(This article originally appeared in the TAU-USA Spring 2024 Digital Issue #111)

Kathryn Swegart – Formation Director, Jordan Smith, and Dean Astumian – Minister of St. John the Baptist Fraternity in Winslow, Maine.

 The St. John the Baptist fraternity in Winslow, Maine is pleased to announce the winner of its essay contest, opened to high school and college students in Maine. The winner is Jordan Smith, a student at Colby College in Waterville, Maine. He is a member of Corpus Christi Parish in Waterville and is active in Colby Catholics. Jordan is from Severna Park, Maryland.

With brilliance and insight, Jordan weaves a philosophical connection between beauty and God as proclaimed by St. Francis in the Canticle of the Sun. Jordan received a $100 prize and a Word of Fire Bible. We hope that you are inspired by the thoughtful writing of this young man. Praise be to God!
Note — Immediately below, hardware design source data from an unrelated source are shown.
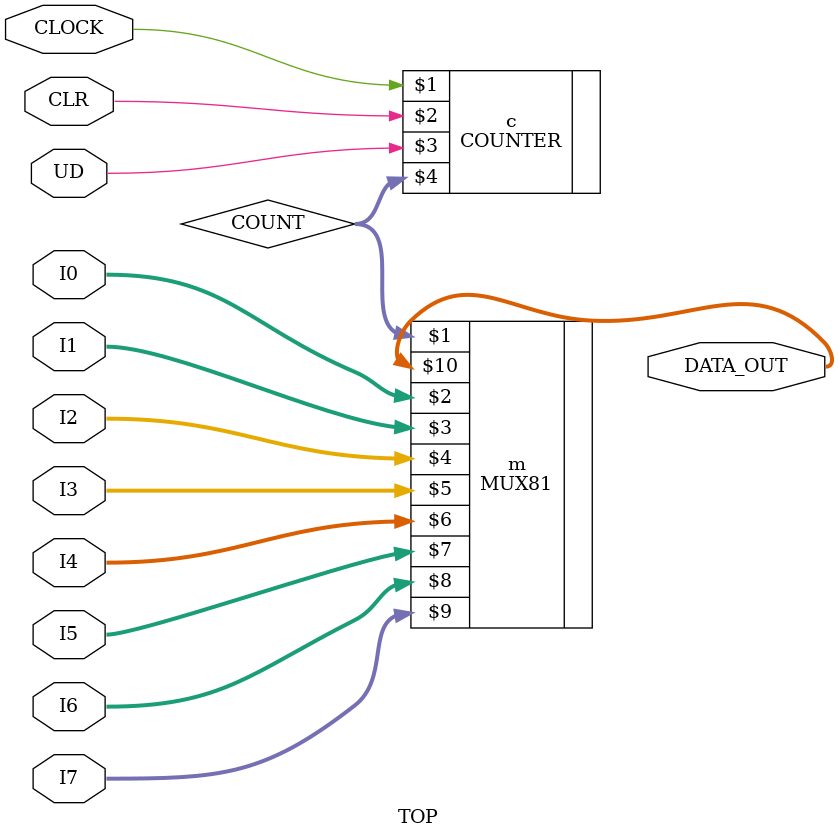
<source format=v>
module TOP (CLOCK, CLR, UD, I0, I1, I2, I3, I4, I5, I6, I7, DATA_OUT);
	//Write your code here

	input CLOCK, CLR, UD;
	input [7:0] I0, I1, I2, I3, I4, I5, I6, I7;
	output [7:0] DATA_OUT;

	wire [2:0] COUNT;

	COUNTER c (CLOCK, CLR, UD, COUNT);
	MUX81 m (COUNT, I0, I1, I2, I3, I4, I5, I6, I7, DATA_OUT);
	
endmodule
</source>
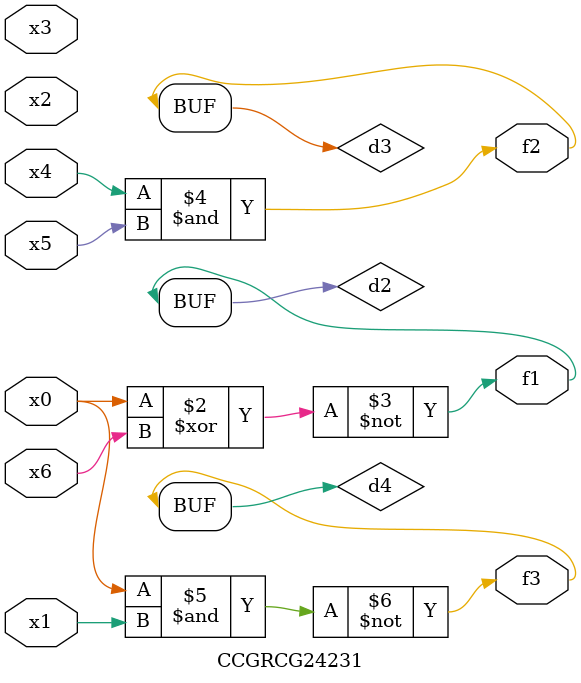
<source format=v>
module CCGRCG24231(
	input x0, x1, x2, x3, x4, x5, x6,
	output f1, f2, f3
);

	wire d1, d2, d3, d4;

	nor (d1, x0);
	xnor (d2, x0, x6);
	and (d3, x4, x5);
	nand (d4, x0, x1);
	assign f1 = d2;
	assign f2 = d3;
	assign f3 = d4;
endmodule

</source>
St. Francis’ Canticle of the Sun reveals his complex understanding of the relationship between God, Nature, and Man. From the outset, Francis unqualifiedly recognizes God as “Most High.” Nothing else matches the grandeur of God. However, this does not prevent Francis from proclaiming: “Praised be You, my Lord, with all your creatures.” The creation may be praised alongside God because His glory is manifest through creation. This ‘translucent’ element of creation that allows one to see through it to its Creator is the essence of beauty. The connection between translucence and beauty is emphasized in Francis’ identification of “Brother Sun” as the creature closest to God. The reason the sun “bear a likeness” to God most of all is that he is “beautiful and radiant.” Just as the sun shines its rays to not only reveal the beauty of the physical world but also to give it life and sustenance, so too God’s overflowing goodness manifests itself not only in the continual sustaining of being but in the essential beauty of all that exists. For the God Who is Beauty Itself will always produce beautiful creatures. That is to say, being and beauty are coextensive for St. Francis. Beauty is not something I merely personally will to believe or not. Beauty is constantly eliciting a response from me. It calls me out of my own being into the source of my being through the creation in which beauty inheres. Beauty raises beauty into the Beautiful Itself.

The precise connection between God, Nature, Beauty, and its implications for people on a practical basis comes to light in the second half of Francis’ canticle in which he praises “Sister Mother Earth, / who sustains us and governs us and who produces / varied fruits with colored flowers and herbs.” The title “Sister Mother” is emblematic of the dual nature of all of creation: Insofar as the Earth is mere matter and must receive her being from God, she is called “Sister,” but insofar as God has given her the ability to produce her own fruits, she is called “Mother.” These fruits are intrinsically “colored,” which is to say that, just like the sun, the sustenance that Mother Earth provides cannot be separated from the beauty that she produces. Though this may seem to make the beautiful overwhelming, perhaps even to the point that the individual cannot resist it, St. Francis is careful to avoid this conclusion. For Francis mourns: “Woe to those who die in mortal sin.” It is only those who serve God “with great humility” that shall be spared from “the second death.” Humility, as the opposite of closeminded and selfish pride, is nothing but the openness to being and beauty that leads one invariably to God. The choice, therefore, is ours: We may open ourselves to the beauty of God and His creation or close in on ourselves and experience eternal darkness.